As we are building up to the EGX show in Birmingham next week, we’ve put together another playthrough of our demo. In this one, we are showing off a couple of new features: children – what we settled on in regards to their equipment allowance, and their growing up mechanics; character progression – we will show you how the new lvl up feature where you get greater control over how your characters gain skills and stats works; combat vs concept and a couple of new quests.
And here are some of those features in more detail:
Children
So, some time ago we told you about our child dilemma – should they have equipment or not? How useful do we want to make them etc. etc. In the screenshots above, you can see we settled for some answers for now. Children can equip a shield, a piece of jewellery and they can have a pet. This way, you can boost their defence and with the right equipment, you could even make them useful in a challenge. But, they are still children, so they won’t help you much in physical combat and they are much weaker than adults. As fully fledged characters, they can now level up and they can gain stats and skills from quests.
There will be a lot of different options for growing up, including a slight chance of death – this is Thea after all! There is also a chance they will grow up into unexpected classes. And once we tweak the ‘change one character type into another’ function, the child should retain all the skills and stats it gained while being a child and add those to its new class.
So in the screenshots, Yan was going to try to become a zerca, unfortunately he liked eating the shrooms too much, and so only became a gatherer instead.
Levelling up
As you can see below, we have also implemented the levelling up function. So in Thea 2, you will be able to have some control over what your guys get. Every time you get a new level, your people will get either a choice between three different stats (randomly drawn from the class pool) or two different skills.
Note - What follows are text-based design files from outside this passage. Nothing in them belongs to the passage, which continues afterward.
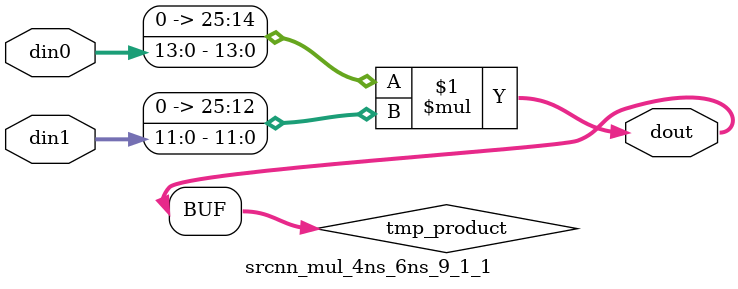
<source format=v>

`timescale 1 ns / 1 ps

  module srcnn_mul_4ns_6ns_9_1_1(din0, din1, dout);
parameter ID = 1;
parameter NUM_STAGE = 0;
parameter din0_WIDTH = 14;
parameter din1_WIDTH = 12;
parameter dout_WIDTH = 26;

input [din0_WIDTH - 1 : 0] din0; 
input [din1_WIDTH - 1 : 0] din1; 
output [dout_WIDTH - 1 : 0] dout;

wire signed [dout_WIDTH - 1 : 0] tmp_product;










assign tmp_product = $signed({1'b0, din0}) * $signed({1'b0, din1});











assign dout = tmp_product;







endmodule

</source>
While this retains some of Thea’s signature flavour of uncertainty – a rat could become the greatest thinker – it does give more control over character progression.
God card slots and god points
We also now have the god selection screen, where you can see your god’s domains and their main god trait (one that defines that particular deity and cannot be changed or removed), as well as two empty slots, for traits that you can buy at the start of the game. Those traits are bought with god points that you gain with each playthrough.